(Material provided Opens)

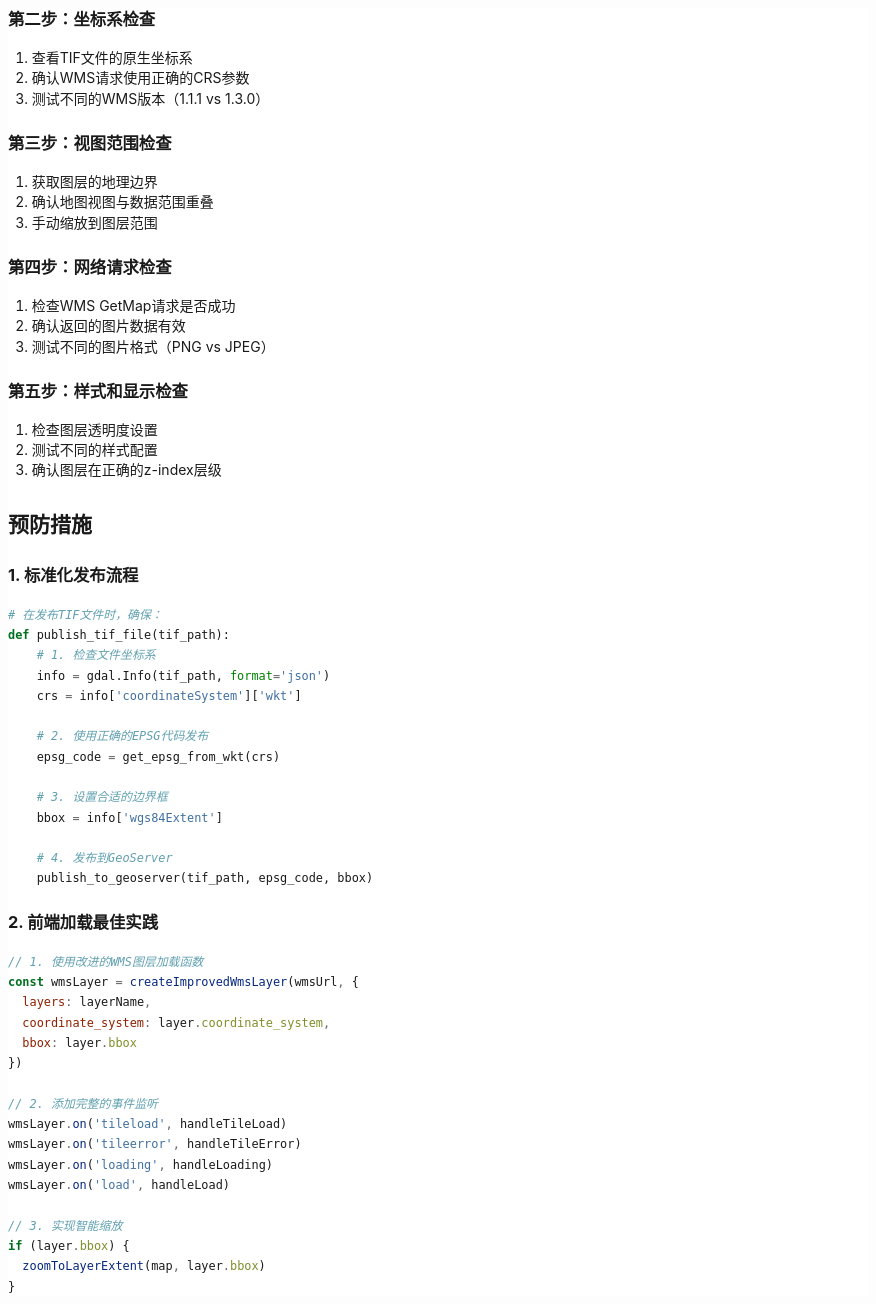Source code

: ### 第二步：坐标系检查
1. 查看TIF文件的原生坐标系
2. 确认WMS请求使用正确的CRS参数
3. 测试不同的WMS版本（1.1.1 vs 1.3.0）

### 第三步：视图范围检查
1. 获取图层的地理边界
2. 确认地图视图与数据范围重叠
3. 手动缩放到图层范围

### 第四步：网络请求检查
1. 检查WMS GetMap请求是否成功
2. 确认返回的图片数据有效
3. 测试不同的图片格式（PNG vs JPEG）

### 第五步：样式和显示检查
1. 检查图层透明度设置
2. 测试不同的样式配置
3. 确认图层在正确的z-index层级

## 预防措施

### 1. 标准化发布流程
```python
# 在发布TIF文件时，确保：
def publish_tif_file(tif_path):
    # 1. 检查文件坐标系
    info = gdal.Info(tif_path, format='json')
    crs = info['coordinateSystem']['wkt']
    
    # 2. 使用正确的EPSG代码发布
    epsg_code = get_epsg_from_wkt(crs)
    
    # 3. 设置合适的边界框
    bbox = info['wgs84Extent']
    
    # 4. 发布到GeoServer
    publish_to_geoserver(tif_path, epsg_code, bbox)
```

### 2. 前端加载最佳实践
```javascript
// 1. 使用改进的WMS图层加载函数
const wmsLayer = createImprovedWmsLayer(wmsUrl, {
  layers: layerName,
  coordinate_system: layer.coordinate_system,
  bbox: layer.bbox
})

// 2. 添加完整的事件监听
wmsLayer.on('tileload', handleTileLoad)
wmsLayer.on('tileerror', handleTileError)
wmsLayer.on('loading', handleLoading)
wmsLayer.on('load', handleLoad)

// 3. 实现智能缩放
if (layer.bbox) {
  zoomToLayerExtent(map, layer.bbox)
}
```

(Material provided Closes)

- _Assigned task_:
Search the entries for the word "info", then gather every line that has it.

- _Response area_:
    info = gdal.Info(tif_path, format='json')
    crs = info['coordinateSystem']['wkt']
    bbox = info['wgs84Extent']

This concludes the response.